When CEOs meet to evaluate their peers, on what do they base their judgment? In naming Microsoft’s Bill Gates the 1994 Chief Executive of the Year, selecting him from a roster of 10 finalists, members of the selection committee (see photo below) tended to focus on 10 criteria:
- Demonstrable impact on company, industry, business
- Degree of difficulty
- Sustained performance
- People processes
- Benchmarks: customer and shareholder value
- Innovation quotient
- Philosophy: Is there a coherent “higher” purpose?
- CEO respect
Measuring performance against these criteria isn’t an exact science, partly because it’s difficult to compare executives in disparate industries. For example, does a food-industry CEO enjoy a marginal advantage over a computer maker, because international competition is more acute in the latter’s industry? Less ambiguous, however, is the weight given by judges to performance over time. Most feel strongly that a candidate for Chief Executive of the Year must have been in place at the same company for at least five years.
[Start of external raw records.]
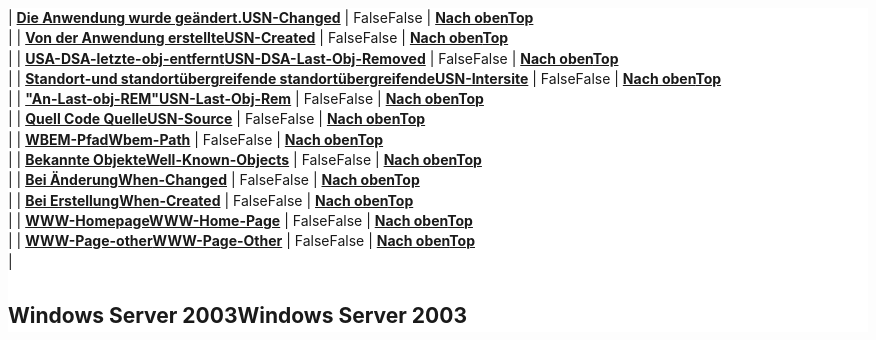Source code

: | [<span data-ttu-id="5f975-361">**Die Anwendung wurde geändert.**</span><span class="sxs-lookup"><span data-stu-id="5f975-361">**USN-Changed**</span></span>](a-usnchanged.md)                                       | <span data-ttu-id="5f975-362">False</span><span class="sxs-lookup"><span data-stu-id="5f975-362">False</span></span>     | [<span data-ttu-id="5f975-363">**Nach oben**</span><span class="sxs-lookup"><span data-stu-id="5f975-363">**Top**</span></span>](c-top.md)<br/> |
| [<span data-ttu-id="5f975-364">**Von der Anwendung erstellte**</span><span class="sxs-lookup"><span data-stu-id="5f975-364">**USN-Created**</span></span>](a-usncreated.md)                                       | <span data-ttu-id="5f975-365">False</span><span class="sxs-lookup"><span data-stu-id="5f975-365">False</span></span>     | [<span data-ttu-id="5f975-366">**Nach oben**</span><span class="sxs-lookup"><span data-stu-id="5f975-366">**Top**</span></span>](c-top.md)<br/> |
| [<span data-ttu-id="5f975-367">**USA-DSA-letzte-obj-entfernt**</span><span class="sxs-lookup"><span data-stu-id="5f975-367">**USN-DSA-Last-Obj-Removed**</span></span>](a-usndsalastobjremoved.md)                | <span data-ttu-id="5f975-368">False</span><span class="sxs-lookup"><span data-stu-id="5f975-368">False</span></span>     | [<span data-ttu-id="5f975-369">**Nach oben**</span><span class="sxs-lookup"><span data-stu-id="5f975-369">**Top**</span></span>](c-top.md)<br/> |
| [<span data-ttu-id="5f975-370">**Standort-und standortübergreifende standortübergreifende**</span><span class="sxs-lookup"><span data-stu-id="5f975-370">**USN-Intersite**</span></span>](a-usnintersite.md)                                   | <span data-ttu-id="5f975-371">False</span><span class="sxs-lookup"><span data-stu-id="5f975-371">False</span></span>     | [<span data-ttu-id="5f975-372">**Nach oben**</span><span class="sxs-lookup"><span data-stu-id="5f975-372">**Top**</span></span>](c-top.md)<br/> |
| [<span data-ttu-id="5f975-373">**"An-Last-obj-REM"**</span><span class="sxs-lookup"><span data-stu-id="5f975-373">**USN-Last-Obj-Rem**</span></span>](a-usnlastobjrem.md)                               | <span data-ttu-id="5f975-374">False</span><span class="sxs-lookup"><span data-stu-id="5f975-374">False</span></span>     | [<span data-ttu-id="5f975-375">**Nach oben**</span><span class="sxs-lookup"><span data-stu-id="5f975-375">**Top**</span></span>](c-top.md)<br/> |
| [<span data-ttu-id="5f975-376">**Quell Code Quelle**</span><span class="sxs-lookup"><span data-stu-id="5f975-376">**USN-Source**</span></span>](a-usnsource.md)                                         | <span data-ttu-id="5f975-377">False</span><span class="sxs-lookup"><span data-stu-id="5f975-377">False</span></span>     | [<span data-ttu-id="5f975-378">**Nach oben**</span><span class="sxs-lookup"><span data-stu-id="5f975-378">**Top**</span></span>](c-top.md)<br/> |
| [<span data-ttu-id="5f975-379">**WBEM-Pfad**</span><span class="sxs-lookup"><span data-stu-id="5f975-379">**Wbem-Path**</span></span>](a-wbempath.md)                                           | <span data-ttu-id="5f975-380">False</span><span class="sxs-lookup"><span data-stu-id="5f975-380">False</span></span>     | [<span data-ttu-id="5f975-381">**Nach oben**</span><span class="sxs-lookup"><span data-stu-id="5f975-381">**Top**</span></span>](c-top.md)<br/> |
| [<span data-ttu-id="5f975-382">**Bekannte Objekte**</span><span class="sxs-lookup"><span data-stu-id="5f975-382">**Well-Known-Objects**</span></span>](a-wellknownobjects.md)                          | <span data-ttu-id="5f975-383">False</span><span class="sxs-lookup"><span data-stu-id="5f975-383">False</span></span>     | [<span data-ttu-id="5f975-384">**Nach oben**</span><span class="sxs-lookup"><span data-stu-id="5f975-384">**Top**</span></span>](c-top.md)<br/> |
| [<span data-ttu-id="5f975-385">**Bei Änderung**</span><span class="sxs-lookup"><span data-stu-id="5f975-385">**When-Changed**</span></span>](a-whenchanged.md)                                     | <span data-ttu-id="5f975-386">False</span><span class="sxs-lookup"><span data-stu-id="5f975-386">False</span></span>     | [<span data-ttu-id="5f975-387">**Nach oben**</span><span class="sxs-lookup"><span data-stu-id="5f975-387">**Top**</span></span>](c-top.md)<br/> |
| [<span data-ttu-id="5f975-388">**Bei Erstellung**</span><span class="sxs-lookup"><span data-stu-id="5f975-388">**When-Created**</span></span>](a-whencreated.md)                                     | <span data-ttu-id="5f975-389">False</span><span class="sxs-lookup"><span data-stu-id="5f975-389">False</span></span>     | [<span data-ttu-id="5f975-390">**Nach oben**</span><span class="sxs-lookup"><span data-stu-id="5f975-390">**Top**</span></span>](c-top.md)<br/> |
| [<span data-ttu-id="5f975-391">**WWW-Homepage**</span><span class="sxs-lookup"><span data-stu-id="5f975-391">**WWW-Home-Page**</span></span>](a-wwwhomepage.md)                                    | <span data-ttu-id="5f975-392">False</span><span class="sxs-lookup"><span data-stu-id="5f975-392">False</span></span>     | [<span data-ttu-id="5f975-393">**Nach oben**</span><span class="sxs-lookup"><span data-stu-id="5f975-393">**Top**</span></span>](c-top.md)<br/> |
| [<span data-ttu-id="5f975-394">**WWW-Page-other**</span><span class="sxs-lookup"><span data-stu-id="5f975-394">**WWW-Page-Other**</span></span>](a-url.md)                                           | <span data-ttu-id="5f975-395">False</span><span class="sxs-lookup"><span data-stu-id="5f975-395">False</span></span>     | [<span data-ttu-id="5f975-396">**Nach oben**</span><span class="sxs-lookup"><span data-stu-id="5f975-396">**Top**</span></span>](c-top.md)<br/> |



## <a name="windows-server-2003"></a><span data-ttu-id="5f975-397">Windows Server 2003</span><span class="sxs-lookup"><span data-stu-id="5f975-397">Windows Server 2003</span></span>
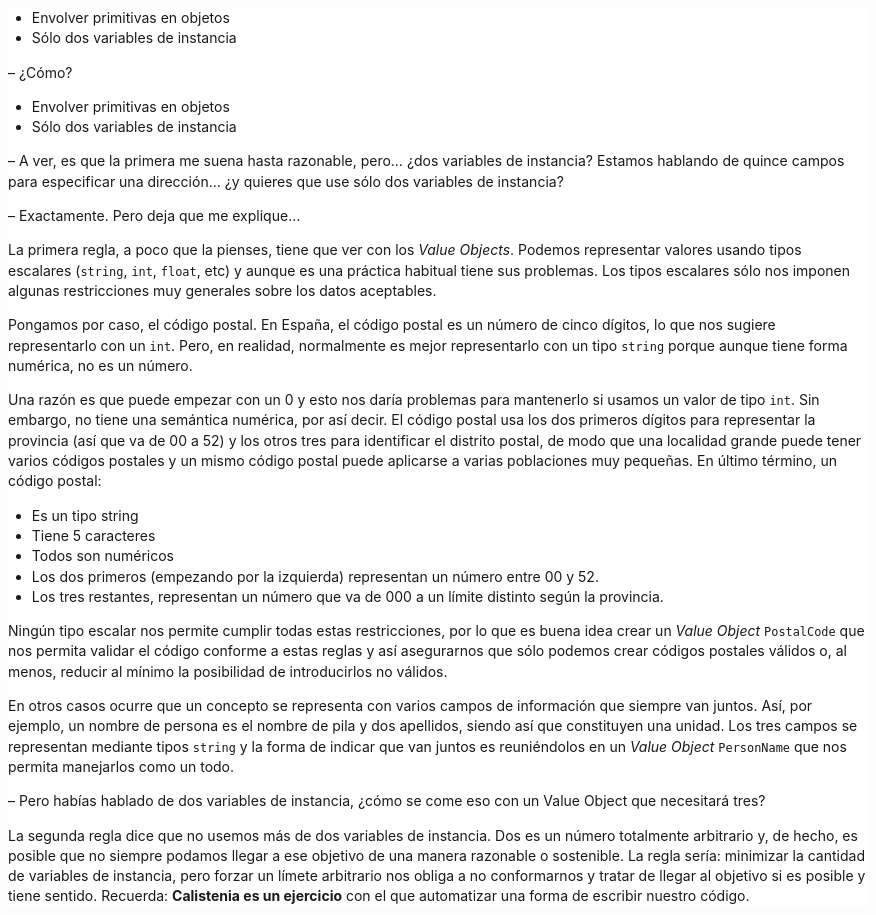 * Envolver primitivas en objetos
* Sólo dos variables de instancia

– ¿Cómo?

* Envolver primitivas en objetos
* Sólo dos variables de instancia

– A ver, es que la primera me suena hasta razonable, pero… ¿dos variables de instancia? Estamos hablando de quince campos para especificar una dirección… ¿y quieres que use sólo dos variables de instancia?

– Exactamente. Pero deja que me explique…

La primera regla, a poco que la pienses, tiene que ver con los *Value Objects*. Podemos representar valores usando tipos escalares (`string`, `int`, `float`, etc) y aunque es una práctica habitual tiene sus problemas. Los tipos escalares sólo nos imponen algunas restricciones muy generales sobre los datos aceptables.

Pongamos por caso, el código postal. En España, el código postal es un número de cinco dígitos, lo que nos sugiere representarlo con un `int`. Pero, en realidad, normalmente es mejor representarlo con un tipo `string` porque aunque tiene forma numérica, no es un número.

Una razón es que puede empezar con un 0 y esto nos daría problemas para mantenerlo si usamos un valor de tipo `int`. Sin embargo, no tiene una semántica numérica, por así decir. El código postal usa los dos primeros dígitos para representar la provincia (así que va de 00 a 52) y los otros tres para identificar el distrito postal, de modo que una localidad grande puede tener varios códigos postales y un mismo código postal puede aplicarse a varias poblaciones muy pequeñas. En último término, un código postal:

* Es un tipo string
* Tiene 5 caracteres
* Todos son numéricos
* Los dos primeros (empezando por la izquierda) representan un número entre 00 y 52.
* Los tres restantes, representan un número que va de 000 a un límite distinto según la provincia.

Ningún tipo escalar nos permite cumplir todas estas restricciones, por lo que es buena idea crear un *Value Object* `PostalCode` que nos permita validar el código conforme a estas reglas y así asegurarnos que sólo podemos crear códigos postales válidos o, al menos, reducir al mínimo la posibilidad de introducirlos no válidos.

En otros casos ocurre que un concepto se representa con varios campos de información que siempre van juntos. Así, por ejemplo, un nombre de persona es el nombre de pila y dos apellidos, siendo así que constituyen una unidad. Los tres campos se representan mediante tipos `string` y la forma de indicar que van juntos es reuniéndolos en un *Value Object* `PersonName` que nos permita manejarlos como un todo.

– Pero habías hablado de dos variables de instancia, ¿cómo se come eso con un Value Object que necesitará tres?

La segunda regla dice que no usemos más de dos variables de instancia. Dos es un número totalmente arbitrario y, de hecho, es posible que no siempre podamos llegar a ese objetivo de una manera razonable o sostenible. La regla sería: minimizar la cantidad de variables de instancia, pero forzar un límete arbitrario nos obliga a no conformarnos y tratar de llegar al objetivo si es posible y tiene sentido. Recuerda: **Calistenia es un ejercicio** con el que automatizar una forma de escribir nuestro código.
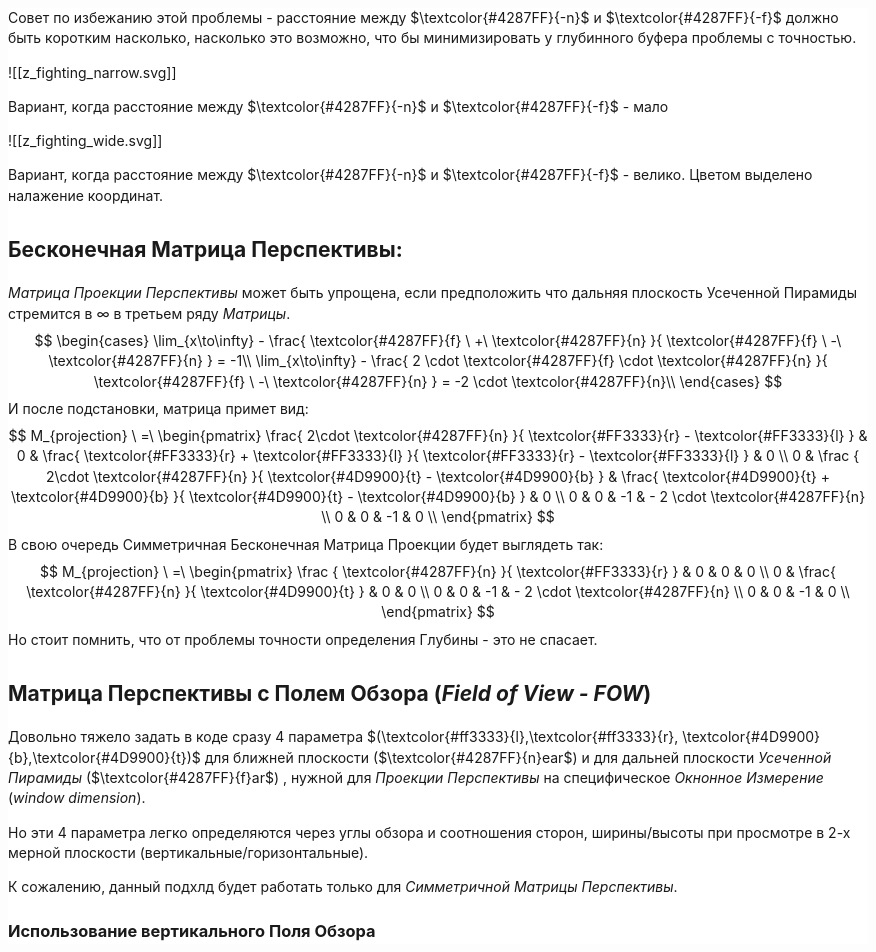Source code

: Совет по избежанию этой проблемы - расстояние между $\textcolor{#4287FF}{-n}$﻿ и $\textcolor{#4287FF}{-f}$﻿ должно быть коротким насколько, насколько это возможно, что бы минимизировать у глубинного буфера проблемы с точностью.

![[z_fighting_narrow.svg]]

Вариант, когда расстояние между $\textcolor{#4287FF}{-n}$﻿ и $\textcolor{#4287FF}{-f}$﻿ - мало

![[z_fighting_wide.svg]]

Вариант, когда расстояние между $\textcolor{#4287FF}{-n}$﻿ и $\textcolor{#4287FF}{-f}$﻿ - велико. Цветом выделено налажение координат.
## Бесконечная Матрица Перспективы:

_Матрица Проекции Перспективы_ может быть упрощена, если предположить что дальняя плоскость Усеченной Пирамиды стремится в $\infty$﻿ в третьем ряду _Матрицы_.
$$
\begin{cases} \lim_{x\to\infty} - \frac{ \textcolor{#4287FF}{f} \ +\ \textcolor{#4287FF}{n} }{ \textcolor{#4287FF}{f} \ -\ \textcolor{#4287FF}{n} } = -1\\ \lim_{x\to\infty} - \frac{ 2 \cdot \textcolor{#4287FF}{f} \cdot \textcolor{#4287FF}{n} }{ \textcolor{#4287FF}{f} \ -\ \textcolor{#4287FF}{n} } = -2 \cdot \textcolor{#4287FF}{n}\\ \end{cases}
$$
И после подстановки, матрица примет вид:
$$
M_{projection} \ =\ \begin{pmatrix} \frac{ 2\cdot \textcolor{#4287FF}{n} }{ \textcolor{#FF3333}{r} - \textcolor{#FF3333}{l} } & 0 & \frac{ \textcolor{#FF3333}{r} + \textcolor{#FF3333}{l} }{ \textcolor{#FF3333}{r} - \textcolor{#FF3333}{l} } & 0 \\ 0 & \frac { 2\cdot \textcolor{#4287FF}{n} }{ \textcolor{#4D9900}{t} - \textcolor{#4D9900}{b} } & \frac{ \textcolor{#4D9900}{t} + \textcolor{#4D9900}{b} }{ \textcolor{#4D9900}{t} - \textcolor{#4D9900}{b} } & 0 \\ 0 & 0 & -1 & - 2 \cdot \textcolor{#4287FF}{n} \\ 0 & 0 & -1 & 0 \\ \end{pmatrix}
$$
В свою очередь Симметричная Бесконечная Матрица Проекции будет выглядеть так:
$$
M_{projection} \ =\ \begin{pmatrix} \frac { \textcolor{#4287FF}{n} }{ \textcolor{#FF3333}{r} } & 0 & 0 & 0 \\ 0 & \frac{ \textcolor{#4287FF}{n} }{ \textcolor{#4D9900}{t} } & 0 & 0 \\ 0 & 0 & -1 & - 2 \cdot \textcolor{#4287FF}{n} \\ 0 & 0 & -1 & 0 \\ \end{pmatrix}
$$
Но стоит помнить, что от проблемы точности определения Глубины - это не спасает.

## Матрица Перспективы с Полем Обзора (_Field of View - FOW_)

Довольно тяжело задать в коде сразу 4 параметра $(\textcolor{#ff3333}{l},\textcolor{#ff3333}{r}, \textcolor{#4D9900}{b},\textcolor{#4D9900}{t})$﻿ для ближней плоскости ($\textcolor{#4287FF}{n}ear$﻿) и для дальней плоскости _Усеченной Пирамиды_ ($\textcolor{#4287FF}{f}ar$﻿) , нужной для _Проекции Перспективы_ на специфическое _Окнонное Измерение_ (_window dimension_).

Но эти 4 параметра легко определяются через углы обзора и соотношения сторон, ширины/высоты при просмотре в 2-х мерной плоскости (вертикальные/горизонтальные).

К сожалению, данный подхлд будет работать только для _Симметричной Матрицы Перспективы_.
### Использование вертикального Поля Обзора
Then there are the intangibles. Mindful that the award is meant to be a beacon of excellence, former F.&M. Schaefer CEO and current Columbia Graduate School of Business Executive-In-Residence Bob Lear casts a glance toward the future. “We are trying to teach our Columbia MBAs to think and act like Bill Gates,” Lear says. “He starts with a reach-ably high vision, then organizes the most current tools and techniques. He makes it work and keeps at it unceasingly.”
Meanwhile, Chief Executive is using Gates’ designation as Chief Executive of the Year as an opportunity to launch a new cover design. Perhaps you might think of it as a “window” on the future.